Rabbi Yehudah bar Sima said: [God] saw [Esau] destroying His Temple and remained silent... [because Esau] still deserves reward for honoring his parents [and must not yet be defeated] ... The Holy One, blessed be He, said: "I am paying [Esau his] dues." [Deuteronomy R. ] ...Command the heads of [all future] generations to treat [Esau] with respect. [Deuteronomy R. ]
This sure is a big reward for honoring your father and your mother!
On the one hand, one can almost understand Rome being given power and influence as a reward. But on the other hand, why should this reward include oppressing the Jews for seven centuries, destroying their Temple and stealing their land? These are two different things. Nowhere in Judaism does it say that part of your reward for anything will be to get away with murder. Nowhere does it say that in civil law either.

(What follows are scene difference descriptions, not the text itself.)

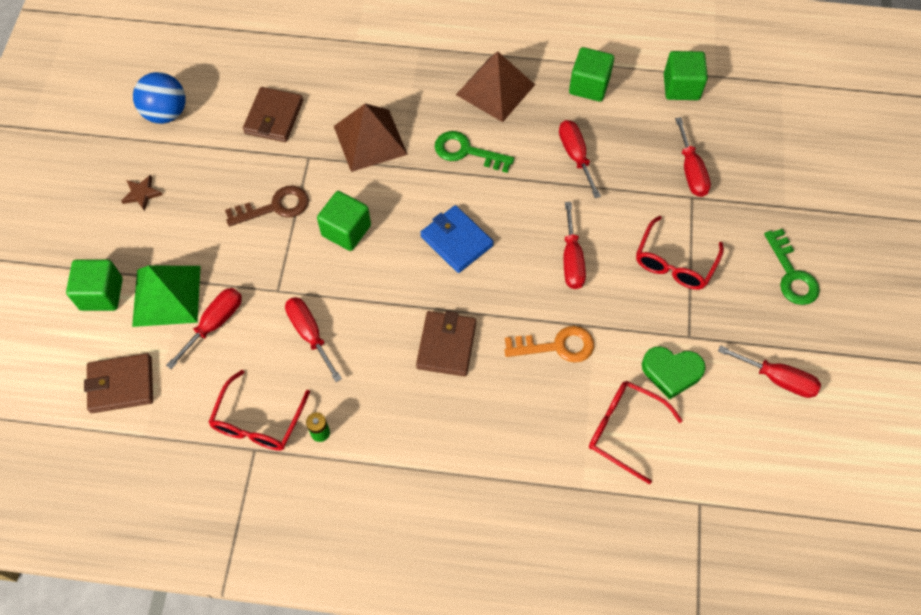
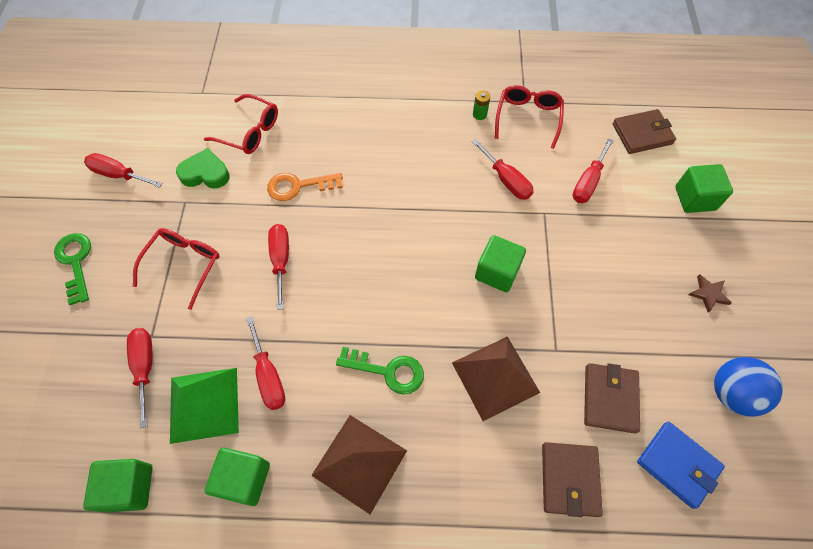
camera: 175 degrees right, 0 degrees up
(166, 295) = (638, 201): green pyramid -> green pyramid (204, 404)
(275, 207) = (572, 290): brown key -> none
(446, 345) = (391, 180): brown wallet -> brown wallet (569, 479)
(456, 241) = (390, 270): blue wallet -> blue wallet (678, 464)

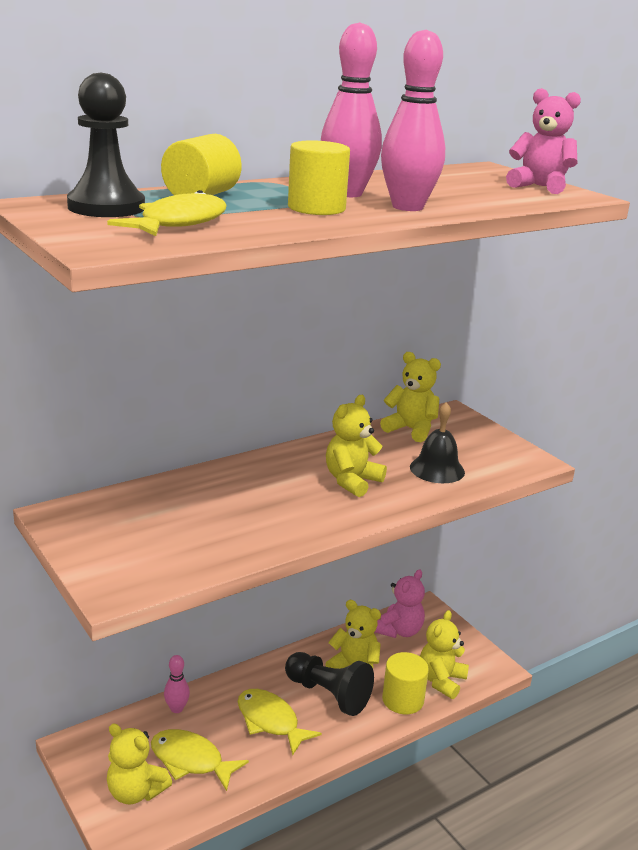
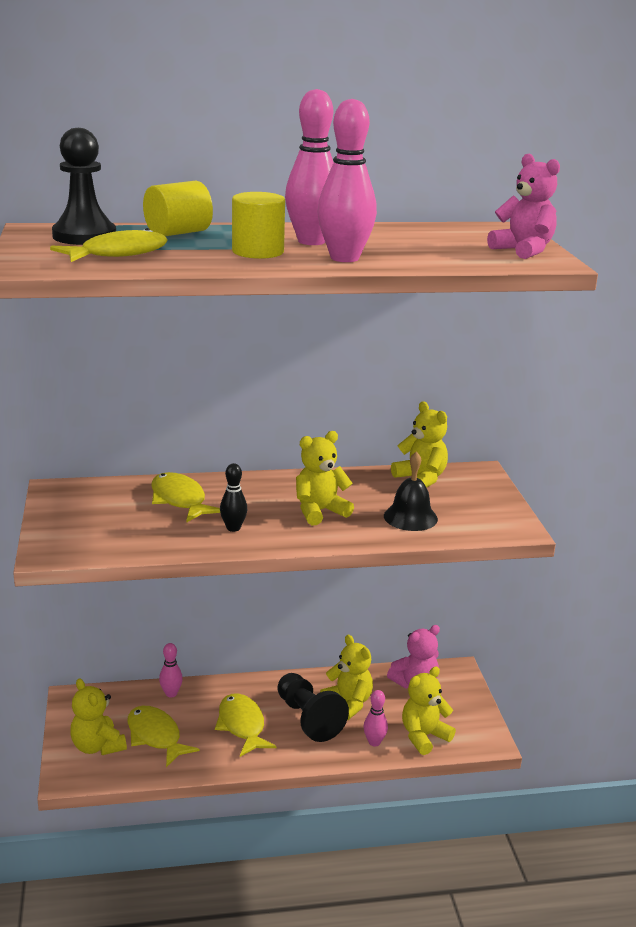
camera: 25 degrees right, 0 degrees up
(204, 498) = (180, 500): none -> yellow fish
(286, 517) = (233, 528): none -> black bowling pin
(403, 700) = (374, 742): yellow cylinder -> pink bowling pin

Sometimes, in hindsight, we can recognize that God’s plan requires us to suffer. Slavery in Egypt was a case in point. We didn’t do anything wrong to deserve it. God simply said to Abraham:
Know for certain that your offspring will be strangers in a strange land, and will be enslaved and afflicted for four hundred years. [Genesis ]
No reason was given. Evidently God thought slavery was necessary. But why? Many answers come to mind:
-First, for our protection. Jacob's clan in Israel was an easy target for neighbors. In Egypt, a superpower protected us, albeit to exploit us.
-Second, to build up our numbers in safety, to build up our identity and community spirit, to minimize contact with the idolatrous outside world, and to eliminate the possibility of intermarriage (Egyptians wouldn't want to marry slaves).
-Third, to allow God to show the whole world who was in charge, by performing flashy miracles when He freed the Jews.
-Finally, the gratitude felt upon liberation, coupled with the acquired slave mentality, made it easier for us to accept the Torah.
Furthermore, our tradition says that all the bad things that evil perpetrators inflict on us are punishment for our lack of observance, but it also says that that God does not choose who those perpetrators are. They choose themselves, of their own free will, and as a result for their bad choices they WILL be punished for their evil deeds. That being so, how can the Midrash say that God allowed the Romans to almost destroy Judaism as a reward for their ancestor Esau’s good behavior towards his father? There is a contradiction there.
It is all very difficult to understand. I don't. Do you?